Question: Consider strings consisting of characters, where each character is one of the letters a, b,and c.
For any integer $n \geq 1$, let $E_n$ be the number of such strings of length $n$ that contain an even number of c's, and let $O_n$ be the number of such strings of length $n$ that contain an odd number of c's. (Remember that $0$ is an even number.)
Which of the following is true for any integer $n \geq 2$?
Answer: $E_n = 2E_{n-1} + O_{n-1}$
Attempt:
I was confused by this question. I took $n=2$. In this case for $E_n$, there is only $1$ way to have $2$ c’s.
For $n=3$, $E_n$ has $3$ possible strings that have $2$ c’s.
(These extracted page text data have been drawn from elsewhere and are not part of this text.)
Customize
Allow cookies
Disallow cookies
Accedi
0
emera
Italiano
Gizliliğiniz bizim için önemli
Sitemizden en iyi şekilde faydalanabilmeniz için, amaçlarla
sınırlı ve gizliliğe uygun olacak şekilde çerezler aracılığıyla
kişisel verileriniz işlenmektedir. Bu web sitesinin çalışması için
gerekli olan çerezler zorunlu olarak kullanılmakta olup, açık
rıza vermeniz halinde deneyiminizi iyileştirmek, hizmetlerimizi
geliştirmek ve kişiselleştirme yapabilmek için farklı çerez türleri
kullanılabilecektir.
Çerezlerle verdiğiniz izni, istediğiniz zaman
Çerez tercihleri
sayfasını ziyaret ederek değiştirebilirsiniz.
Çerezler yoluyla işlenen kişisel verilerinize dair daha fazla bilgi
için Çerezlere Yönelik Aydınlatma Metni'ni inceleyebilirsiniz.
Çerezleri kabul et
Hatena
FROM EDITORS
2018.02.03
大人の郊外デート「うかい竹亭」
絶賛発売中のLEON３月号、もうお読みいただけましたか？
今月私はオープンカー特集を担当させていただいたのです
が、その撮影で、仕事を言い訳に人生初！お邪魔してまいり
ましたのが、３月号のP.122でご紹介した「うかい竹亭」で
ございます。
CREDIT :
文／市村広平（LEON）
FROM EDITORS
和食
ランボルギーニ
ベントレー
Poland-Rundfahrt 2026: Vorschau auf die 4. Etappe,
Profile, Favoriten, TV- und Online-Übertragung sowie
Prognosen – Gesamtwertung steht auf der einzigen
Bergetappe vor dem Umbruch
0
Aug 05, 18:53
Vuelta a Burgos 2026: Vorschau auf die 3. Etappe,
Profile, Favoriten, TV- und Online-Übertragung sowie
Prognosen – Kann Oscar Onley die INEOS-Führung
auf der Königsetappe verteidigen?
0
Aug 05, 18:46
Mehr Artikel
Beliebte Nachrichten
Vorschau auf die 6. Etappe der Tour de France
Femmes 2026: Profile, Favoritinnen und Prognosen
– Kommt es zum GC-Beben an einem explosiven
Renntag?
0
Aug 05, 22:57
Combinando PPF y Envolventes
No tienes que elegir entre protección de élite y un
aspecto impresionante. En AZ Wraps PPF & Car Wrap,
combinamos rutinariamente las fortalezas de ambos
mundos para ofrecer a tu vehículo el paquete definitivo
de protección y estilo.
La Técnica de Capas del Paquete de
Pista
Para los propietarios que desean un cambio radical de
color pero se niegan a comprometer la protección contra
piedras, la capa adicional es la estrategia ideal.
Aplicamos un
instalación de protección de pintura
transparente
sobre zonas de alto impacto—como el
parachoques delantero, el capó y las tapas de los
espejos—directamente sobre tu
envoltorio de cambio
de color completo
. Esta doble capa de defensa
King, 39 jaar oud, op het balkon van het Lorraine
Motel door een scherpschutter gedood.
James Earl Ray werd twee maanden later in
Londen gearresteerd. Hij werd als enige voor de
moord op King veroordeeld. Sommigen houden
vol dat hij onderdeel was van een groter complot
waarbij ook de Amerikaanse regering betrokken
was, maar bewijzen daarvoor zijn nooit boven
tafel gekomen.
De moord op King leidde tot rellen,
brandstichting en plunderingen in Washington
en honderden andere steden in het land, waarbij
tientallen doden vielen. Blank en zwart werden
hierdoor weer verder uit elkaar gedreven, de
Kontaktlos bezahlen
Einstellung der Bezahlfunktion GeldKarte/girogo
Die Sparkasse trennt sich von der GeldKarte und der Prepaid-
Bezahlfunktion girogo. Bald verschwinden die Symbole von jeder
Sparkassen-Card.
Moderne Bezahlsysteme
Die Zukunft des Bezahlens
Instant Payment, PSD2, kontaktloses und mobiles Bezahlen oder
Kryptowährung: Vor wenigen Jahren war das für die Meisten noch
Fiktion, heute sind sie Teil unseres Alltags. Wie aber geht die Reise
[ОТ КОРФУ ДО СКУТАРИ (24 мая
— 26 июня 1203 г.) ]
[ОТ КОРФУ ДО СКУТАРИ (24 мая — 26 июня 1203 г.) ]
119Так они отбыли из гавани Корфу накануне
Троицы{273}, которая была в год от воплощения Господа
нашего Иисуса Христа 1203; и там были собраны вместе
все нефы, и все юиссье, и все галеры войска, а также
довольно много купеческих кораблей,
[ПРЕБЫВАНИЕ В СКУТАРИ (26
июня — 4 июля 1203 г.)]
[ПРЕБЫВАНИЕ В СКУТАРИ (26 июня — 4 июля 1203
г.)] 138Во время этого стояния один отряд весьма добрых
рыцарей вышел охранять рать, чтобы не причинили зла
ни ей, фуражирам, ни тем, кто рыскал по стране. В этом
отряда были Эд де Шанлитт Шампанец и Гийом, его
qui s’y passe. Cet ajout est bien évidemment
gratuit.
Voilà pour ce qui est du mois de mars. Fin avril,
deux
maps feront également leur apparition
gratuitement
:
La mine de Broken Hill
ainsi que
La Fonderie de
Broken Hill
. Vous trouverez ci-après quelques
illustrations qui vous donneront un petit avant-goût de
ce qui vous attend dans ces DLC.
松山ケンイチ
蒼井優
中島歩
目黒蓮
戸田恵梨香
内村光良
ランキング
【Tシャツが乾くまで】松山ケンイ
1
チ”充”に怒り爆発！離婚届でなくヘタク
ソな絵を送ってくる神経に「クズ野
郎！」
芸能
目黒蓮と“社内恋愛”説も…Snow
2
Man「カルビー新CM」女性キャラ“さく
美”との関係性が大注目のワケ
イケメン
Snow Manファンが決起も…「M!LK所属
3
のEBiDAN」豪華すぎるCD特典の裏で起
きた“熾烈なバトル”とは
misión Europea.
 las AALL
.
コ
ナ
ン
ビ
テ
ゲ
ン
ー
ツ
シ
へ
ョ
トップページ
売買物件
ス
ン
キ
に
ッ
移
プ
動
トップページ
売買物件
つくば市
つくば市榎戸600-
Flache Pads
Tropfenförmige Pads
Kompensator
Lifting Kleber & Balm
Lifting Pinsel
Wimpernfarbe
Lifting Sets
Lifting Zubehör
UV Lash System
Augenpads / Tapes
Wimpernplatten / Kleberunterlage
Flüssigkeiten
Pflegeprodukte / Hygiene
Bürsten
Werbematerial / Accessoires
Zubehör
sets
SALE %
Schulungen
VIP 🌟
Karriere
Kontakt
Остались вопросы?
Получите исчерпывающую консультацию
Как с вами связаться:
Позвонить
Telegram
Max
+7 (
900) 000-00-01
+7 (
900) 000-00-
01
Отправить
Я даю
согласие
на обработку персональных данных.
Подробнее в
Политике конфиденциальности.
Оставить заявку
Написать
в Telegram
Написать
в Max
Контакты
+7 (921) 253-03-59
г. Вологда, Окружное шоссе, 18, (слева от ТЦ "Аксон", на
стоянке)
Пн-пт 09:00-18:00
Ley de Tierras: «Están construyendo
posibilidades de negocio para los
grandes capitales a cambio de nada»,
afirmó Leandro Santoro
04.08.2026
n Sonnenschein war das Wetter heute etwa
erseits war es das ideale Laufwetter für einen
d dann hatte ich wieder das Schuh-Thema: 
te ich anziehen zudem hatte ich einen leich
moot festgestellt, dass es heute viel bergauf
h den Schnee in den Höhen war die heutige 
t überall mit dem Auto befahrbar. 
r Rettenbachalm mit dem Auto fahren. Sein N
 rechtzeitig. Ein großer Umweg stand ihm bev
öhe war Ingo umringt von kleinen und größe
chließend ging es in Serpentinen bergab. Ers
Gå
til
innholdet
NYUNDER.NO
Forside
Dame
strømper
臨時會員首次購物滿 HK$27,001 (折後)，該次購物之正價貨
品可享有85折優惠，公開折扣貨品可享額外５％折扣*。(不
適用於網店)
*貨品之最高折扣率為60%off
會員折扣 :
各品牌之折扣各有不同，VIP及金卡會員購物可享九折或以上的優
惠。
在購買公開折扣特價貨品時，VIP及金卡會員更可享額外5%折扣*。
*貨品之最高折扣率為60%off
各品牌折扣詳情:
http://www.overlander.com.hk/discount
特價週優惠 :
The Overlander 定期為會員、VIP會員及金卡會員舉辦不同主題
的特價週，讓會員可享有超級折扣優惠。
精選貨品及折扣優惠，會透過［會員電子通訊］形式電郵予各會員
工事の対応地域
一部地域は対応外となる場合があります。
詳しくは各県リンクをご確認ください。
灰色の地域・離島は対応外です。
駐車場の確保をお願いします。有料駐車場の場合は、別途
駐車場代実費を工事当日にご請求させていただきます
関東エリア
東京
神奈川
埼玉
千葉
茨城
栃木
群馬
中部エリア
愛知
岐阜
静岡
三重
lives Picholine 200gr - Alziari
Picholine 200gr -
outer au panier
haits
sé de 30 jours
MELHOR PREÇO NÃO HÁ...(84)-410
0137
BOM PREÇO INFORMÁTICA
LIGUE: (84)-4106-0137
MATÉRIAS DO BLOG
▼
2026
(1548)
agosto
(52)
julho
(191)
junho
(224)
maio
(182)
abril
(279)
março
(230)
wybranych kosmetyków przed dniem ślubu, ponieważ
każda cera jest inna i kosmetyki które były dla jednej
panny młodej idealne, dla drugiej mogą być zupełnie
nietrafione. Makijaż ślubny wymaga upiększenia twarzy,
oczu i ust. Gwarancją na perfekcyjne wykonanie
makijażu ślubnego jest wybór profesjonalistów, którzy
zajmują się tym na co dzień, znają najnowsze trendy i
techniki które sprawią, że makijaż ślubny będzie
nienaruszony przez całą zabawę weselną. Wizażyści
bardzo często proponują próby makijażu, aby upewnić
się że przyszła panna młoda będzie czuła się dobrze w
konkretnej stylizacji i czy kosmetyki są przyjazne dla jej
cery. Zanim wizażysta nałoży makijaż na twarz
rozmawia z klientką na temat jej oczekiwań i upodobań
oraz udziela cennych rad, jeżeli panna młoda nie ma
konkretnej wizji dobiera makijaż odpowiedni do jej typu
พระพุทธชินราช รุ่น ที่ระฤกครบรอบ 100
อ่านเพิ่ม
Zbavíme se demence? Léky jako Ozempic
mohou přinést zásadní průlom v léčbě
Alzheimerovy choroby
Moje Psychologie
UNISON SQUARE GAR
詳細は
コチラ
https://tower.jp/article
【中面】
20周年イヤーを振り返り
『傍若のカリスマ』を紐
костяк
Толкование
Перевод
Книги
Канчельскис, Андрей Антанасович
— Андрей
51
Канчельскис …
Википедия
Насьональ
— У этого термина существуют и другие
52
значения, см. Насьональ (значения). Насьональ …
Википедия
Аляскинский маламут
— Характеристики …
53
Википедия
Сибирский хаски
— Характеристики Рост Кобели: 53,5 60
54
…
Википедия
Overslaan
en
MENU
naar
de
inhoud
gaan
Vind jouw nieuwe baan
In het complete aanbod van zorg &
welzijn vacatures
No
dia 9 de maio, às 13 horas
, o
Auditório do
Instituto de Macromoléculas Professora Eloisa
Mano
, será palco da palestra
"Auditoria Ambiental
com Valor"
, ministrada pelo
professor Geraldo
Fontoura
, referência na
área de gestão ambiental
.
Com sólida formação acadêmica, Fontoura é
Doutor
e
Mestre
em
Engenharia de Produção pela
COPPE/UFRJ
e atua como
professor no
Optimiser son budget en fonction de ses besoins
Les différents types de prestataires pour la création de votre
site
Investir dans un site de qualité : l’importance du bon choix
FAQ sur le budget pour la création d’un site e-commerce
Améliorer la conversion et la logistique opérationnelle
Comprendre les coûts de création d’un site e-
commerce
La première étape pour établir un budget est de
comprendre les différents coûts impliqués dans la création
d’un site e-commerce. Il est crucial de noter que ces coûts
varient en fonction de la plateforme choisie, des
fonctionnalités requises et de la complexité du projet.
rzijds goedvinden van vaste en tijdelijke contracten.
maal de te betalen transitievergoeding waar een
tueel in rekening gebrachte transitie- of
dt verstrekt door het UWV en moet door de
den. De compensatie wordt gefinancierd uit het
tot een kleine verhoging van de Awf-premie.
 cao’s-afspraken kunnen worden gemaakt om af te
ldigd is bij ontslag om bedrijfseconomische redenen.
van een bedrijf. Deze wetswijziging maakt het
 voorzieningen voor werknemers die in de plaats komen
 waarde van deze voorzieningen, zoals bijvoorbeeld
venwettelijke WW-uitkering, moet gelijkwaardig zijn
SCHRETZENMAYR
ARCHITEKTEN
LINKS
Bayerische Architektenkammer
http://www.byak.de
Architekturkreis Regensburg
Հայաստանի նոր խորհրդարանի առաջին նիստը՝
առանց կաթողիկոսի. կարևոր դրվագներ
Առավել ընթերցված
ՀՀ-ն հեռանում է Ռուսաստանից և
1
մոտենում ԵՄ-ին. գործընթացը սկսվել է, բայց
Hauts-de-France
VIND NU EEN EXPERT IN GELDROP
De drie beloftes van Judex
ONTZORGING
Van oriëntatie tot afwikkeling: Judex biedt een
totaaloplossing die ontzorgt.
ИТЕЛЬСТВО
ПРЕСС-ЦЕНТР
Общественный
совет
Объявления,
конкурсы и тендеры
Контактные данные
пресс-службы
And for $O_n$, $n=2$, there is again only $2$ ways to have odd number of c’s.
For $n=3$, $E_3 = 2E_2 + O_2 = 2 \cdot 2+2 = 6$, which is not equal to $3$.
Best Answer
To get a string of length $n$ with an even number of $c$'s you can either start with a string of length $n-1$ that has an even number and add either an $a$ or a $b$, which gives the term $2E_{n-1}$ or start with a string of length $n-1$ that has an odd number of $c$'s and add a $c$, giving $O_{n-1}$. $O_2=4$ because there are $ac,bc,ca,cb$. $E_2=5$ because there are $aa,ab,ba,bb,cc$.